Synfonica: Building on sound principles

Developing a new generation of
text-to-speech technology with
unprecedented flexibility

Flexible and expressive TTS

Synfonica is developing a knowledge-based text-to-speech (TTS) system called Synfony that uses formant synthesis for its speech output and can produce American English speech in a number of expressive speech modes and styles. These currently include conversational, reading, sadness, elation, cold anger, and hot anger. Formant synthesis offers a degree of control over the speech output not afforded by any other type of synthesis technology. Synfony capitalizes on this flexibility while at the same time offering substantially improved naturalness over existing formant synthesis systems. (The work on expressive speech was funded in part by Small Business Innovation Research grant R44DC014173 from the National Institute on Deafness and Other Communication Disorders of the National Institutes of Health.)

Synfony's flexibility and naturalness make it well-suited to virtually any application requiring unlimited vocabulary speech output, including embedded applications. Our initial focus is on specialized applications for assistive technology, particularly applications for blind individuals. At the same time, we are developing a software development kit (SDK) for more general speech synthesis applications. You can read more about our approach and its evolution on our Technology page.

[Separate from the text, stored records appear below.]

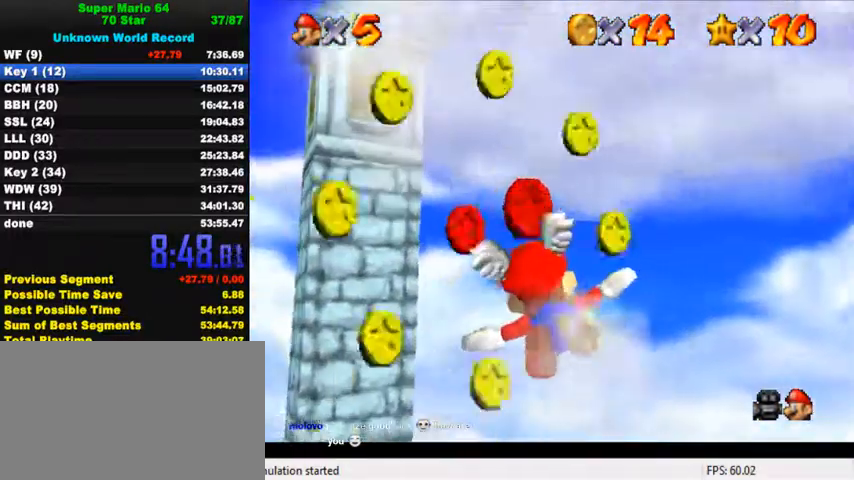
{"keys": ["left", "up"], "events": []}
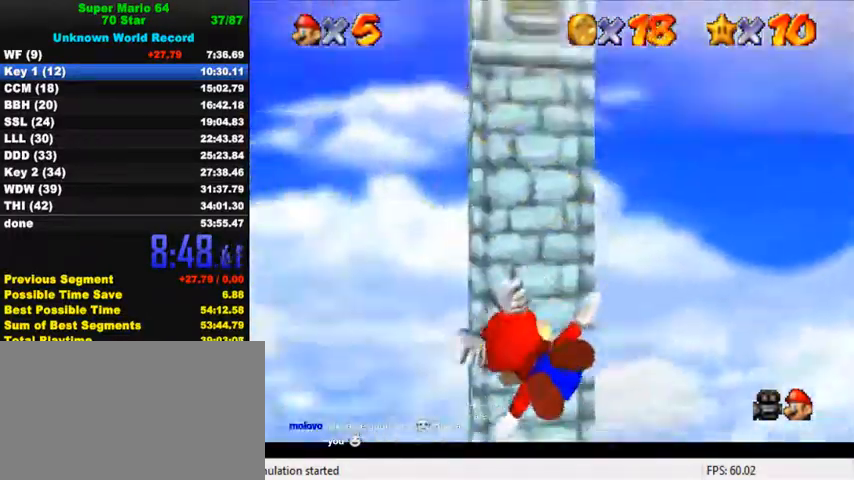
{"keys": [], "events": [[167, "up", "up"], [367, "left", "up"]]}
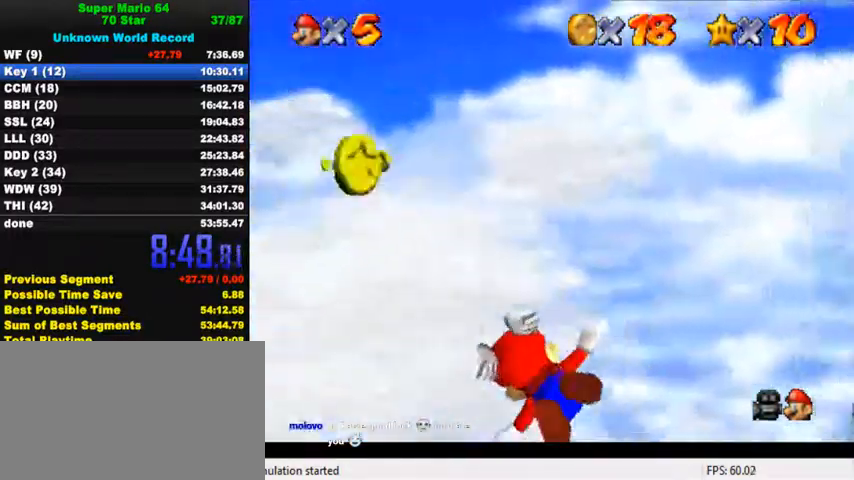
{"keys": [], "events": [[200, "left", "down"], [200, "up", "down"], [467, "left", "up"], [500, "up", "up"]]}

Our synthesis models build on linguistic and perceptual speech models developed by Dr. Susan Hertz and her collaborators over more than forty years. You can read about our current team on our About Us page.

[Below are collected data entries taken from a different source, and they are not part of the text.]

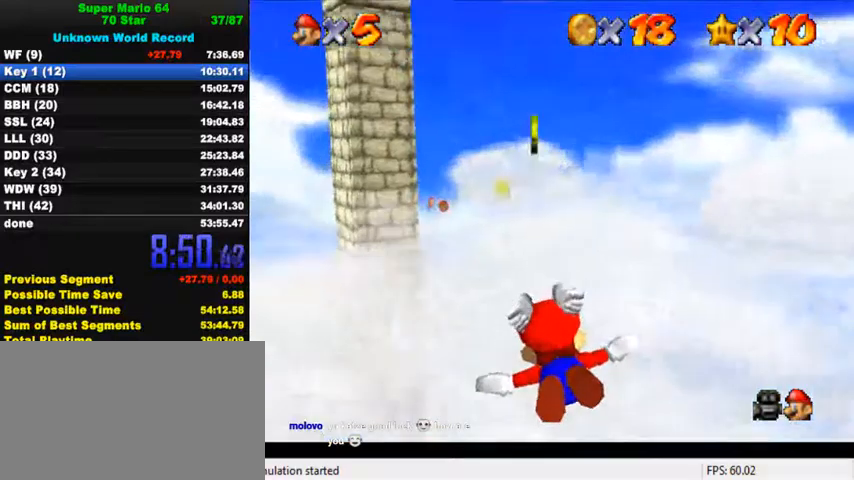
{"keys": ["left", "up"], "events": [[167, "left", "down"], [233, "up", "down"]]}
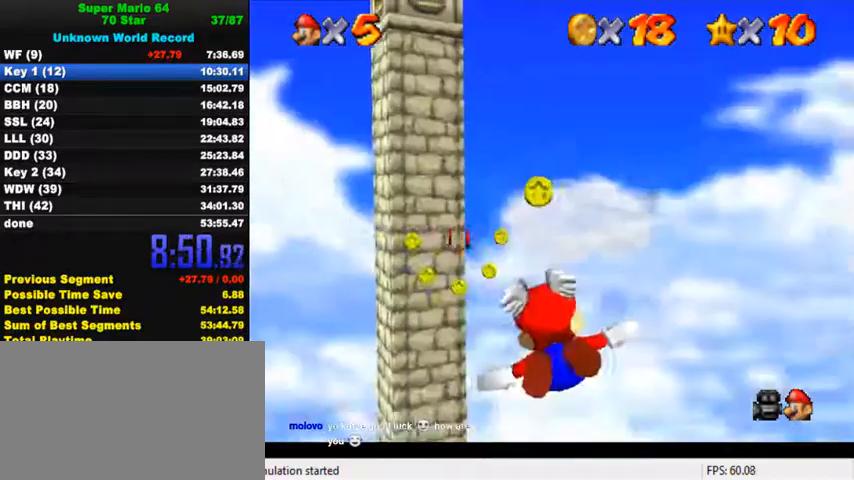
{"keys": ["left", "up"], "events": [[33, "up", "up"], [67, "left", "up"], [200, "left", "down"], [200, "up", "down"]]}
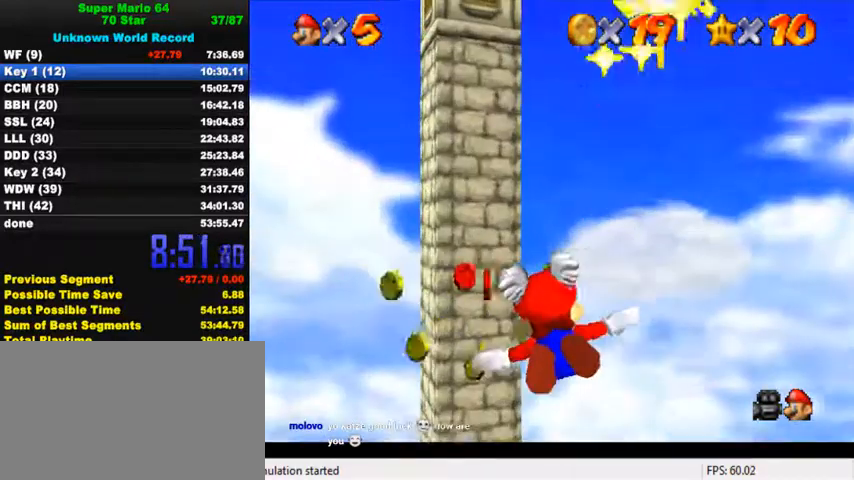
{"keys": ["left"], "events": [[233, "up", "up"]]}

Personalized synthetic voices

Together with Nemours Children's Health, we are marrying the knowledge-based technology underlying Synfony with the machine-learning technology underlying pioneering voice-banking service called ModelTalker developed at Nemours, with the aim of developing improved TTS services for individuals who can't speak. Among other things, Synfony's algorithms for the generation of natural-sounding prosody in different modes and styles will be integrated into ModelTalker's machine-learning algorithms, creating a hybrid system that embraces the best of both approaches.

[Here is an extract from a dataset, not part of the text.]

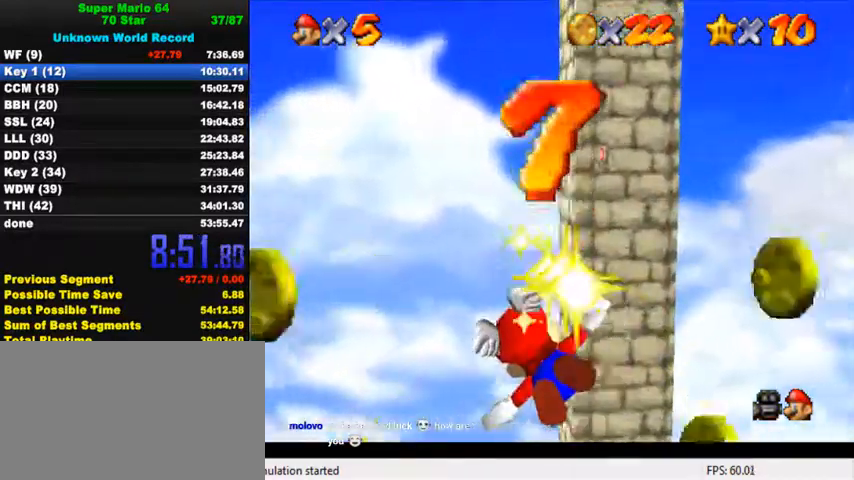
{"keys": [], "events": [[367, "left", "up"]]}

The TTS system resulting from this project will require just a few minutes of recorded speech from the voice banker, accurately capture each voice banker's vocal identity, and be structured such that any new expressive modes and speech styles available in Synfony can be added without additional recording. (This work has been funded in part by Small Business Technology Transfer grant R41DC020693 from the National Institute on Deafness and Other Communication Disorders of the National Institutes of Health.)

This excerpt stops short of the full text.